OTTAWA - Political interference played no part in the awarding of a $9 million renovation job on Parliament Hill, a former public works minister said Tuesday.

Michael Fortier told a parliamentary committee he didn't have anything to do with a Montreal construction firm getting the contract to restore parts of the West Block.

Fortier, who was the minister at the time, insisted officials didn't alert him to any problems with the company, LM Sauve, which went bankrupt a year after getting the project.

Briefings on the West Block renovation were general and officials didn't get into the specifics of each of the department's many contracts, he said.

"I don't remember us ever having a discussion around a particular contract that was causing grief to the department around the Hill renovations," Fortier said.

"Not to say that the project itself wasn't an issue. It is, because it's huge. But there were no significant issues brought to my attention relating to one particular contract."

Company owner Paul Sauve says he paid Conservative-connected businessman Gilles Varin $140,000 to help him win the contract in 2008. Varin says he only got $118,000 for his work.

Sauve's company went bankrupt a year later and lost the job.

The RCMP is now investigating the deal and a parliamentary committee is holding hearings into the affair.

Fortier told MPs he didn't know some of the people connected to the West Block controversy, including Varin and the former head of a Conservative riding association in Montreal, Gilles Prud'Homme.

Sauve says Varin and Prud'Homme encouraged him to throw a fundraiser for the riding association in January 2009, months after getting the contract.

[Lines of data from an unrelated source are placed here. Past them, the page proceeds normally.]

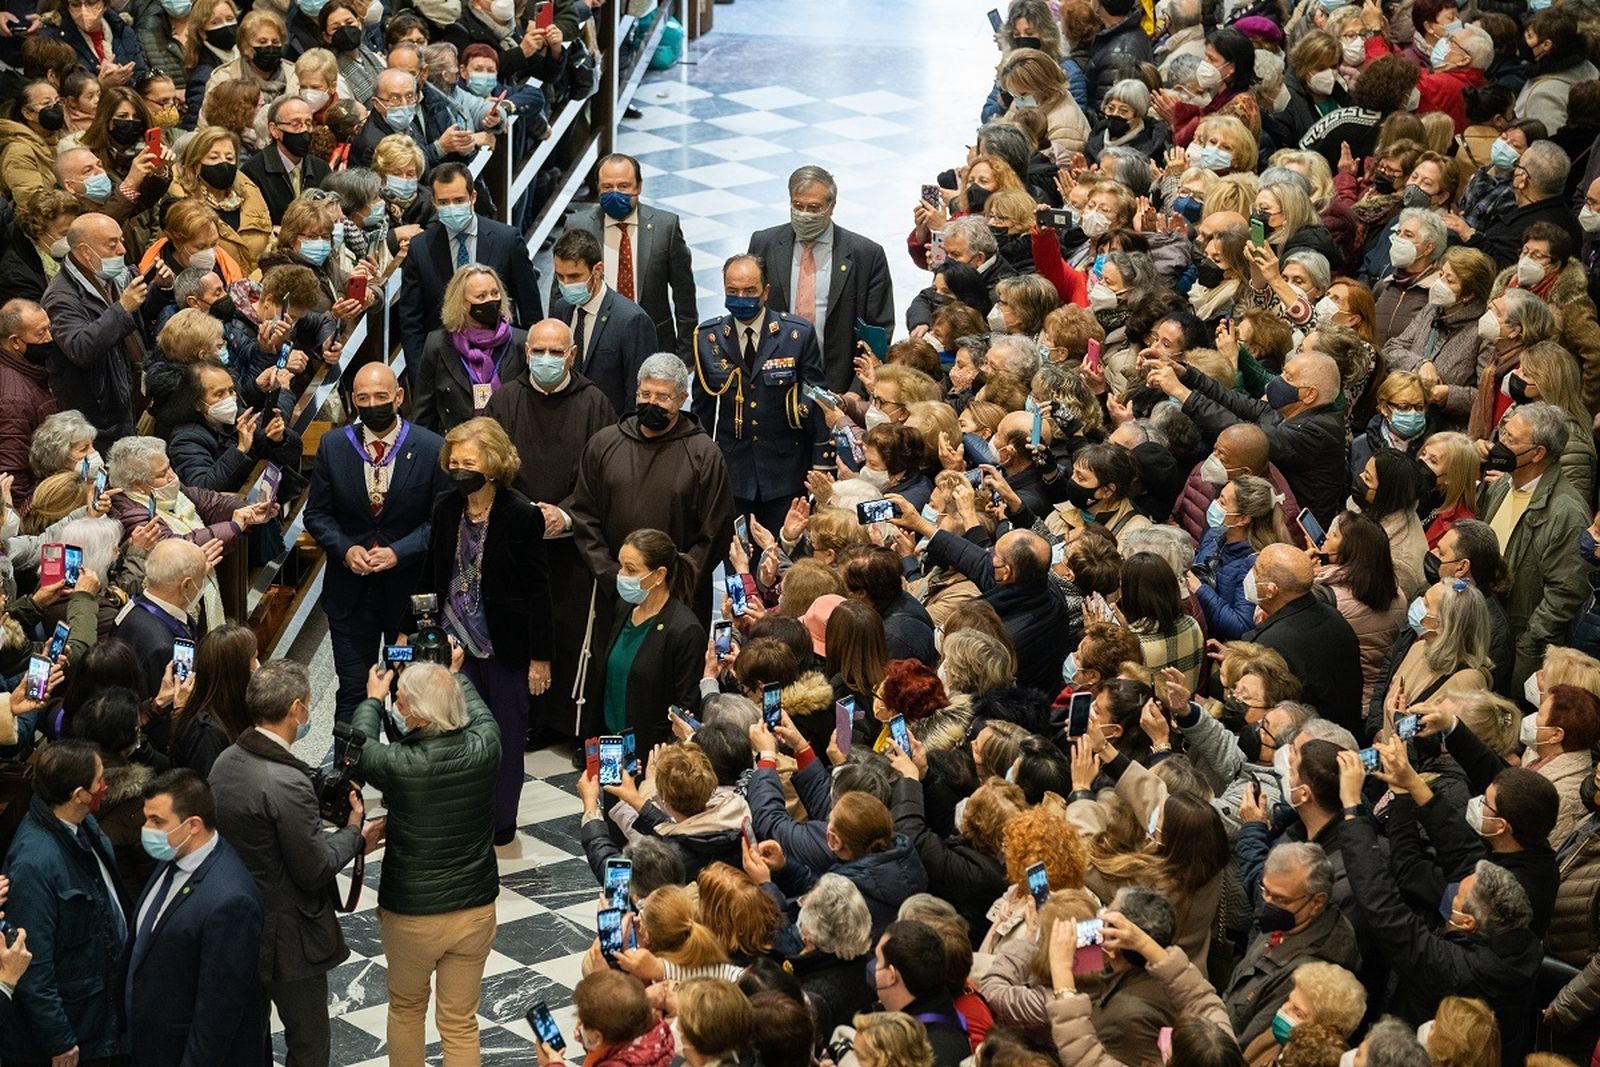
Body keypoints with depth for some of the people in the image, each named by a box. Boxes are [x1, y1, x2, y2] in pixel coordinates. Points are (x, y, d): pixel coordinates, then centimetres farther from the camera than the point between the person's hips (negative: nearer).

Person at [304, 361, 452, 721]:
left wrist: (398, 553, -18)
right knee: (353, 690, 5)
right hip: (350, 590, 1)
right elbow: (316, 513, 4)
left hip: (410, 588, -1)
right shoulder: (333, 447, -1)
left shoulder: (433, 449, -8)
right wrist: (345, 550, -14)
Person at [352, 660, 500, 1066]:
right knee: (460, 1022, 15)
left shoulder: (398, 765, -25)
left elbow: (359, 747, -1)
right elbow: (481, 712, 9)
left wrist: (373, 699, 17)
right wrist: (454, 674, 26)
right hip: (475, 911, 2)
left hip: (410, 916, -2)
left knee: (406, 1009, 24)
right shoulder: (482, 749, -17)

Officials from several companies with federal government contracts donated to the riding association at the fundraiser.

Natural Resources Minister Christian Paradis was guest of honour at the party. He was public works minister at the time, having replaced Fortier several months earlier.

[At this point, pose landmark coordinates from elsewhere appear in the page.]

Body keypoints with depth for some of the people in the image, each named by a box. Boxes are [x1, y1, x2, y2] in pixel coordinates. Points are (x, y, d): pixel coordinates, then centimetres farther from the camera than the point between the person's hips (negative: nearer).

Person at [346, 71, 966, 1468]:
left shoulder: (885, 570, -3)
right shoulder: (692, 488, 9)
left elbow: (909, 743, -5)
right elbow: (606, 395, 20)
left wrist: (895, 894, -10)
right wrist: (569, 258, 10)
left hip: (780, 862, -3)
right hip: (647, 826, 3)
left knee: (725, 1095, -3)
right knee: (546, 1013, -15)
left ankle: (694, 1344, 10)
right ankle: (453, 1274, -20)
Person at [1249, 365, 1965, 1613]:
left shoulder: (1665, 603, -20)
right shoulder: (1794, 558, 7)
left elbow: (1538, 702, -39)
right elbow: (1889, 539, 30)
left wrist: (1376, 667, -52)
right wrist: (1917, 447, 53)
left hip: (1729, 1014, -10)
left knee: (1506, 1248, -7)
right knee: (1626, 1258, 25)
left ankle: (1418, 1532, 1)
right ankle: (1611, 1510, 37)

Paradis insisted last month that he did not discuss any government business at the fundraiser.

"At no time was there any discussion about government business," he told the House of Commons. "It was strictly a fundraising event."

He later acknowledged that he congratulated Sauve on getting the job and that he listened to construction boss Joseph Brocollini gripe about the federal contracting process.

Brocollini also appeared at the parliamentary committee on Tuesday.

He told MPs the owner of the restaurant where Sauve threw the fundraiser invited him to the event. Brocollini said he has known restaurateur Riccardo Padulo for a long time.

"Mr. Padulo invited me to this cocktail party. I don't know why. I didn't ask him why he invited me. He just invited me," Brocollini said.

Bloc Quebecois Leader Gilles Duceppe has said Padulo has links to a Mafia clan.

"The owner of the restaurant where the cocktail party took place, Mr. Riccardo Padulo, is close to the Vito Rizzuto family, an influential member of the Mafia," Duceppe told the House of Commons last month.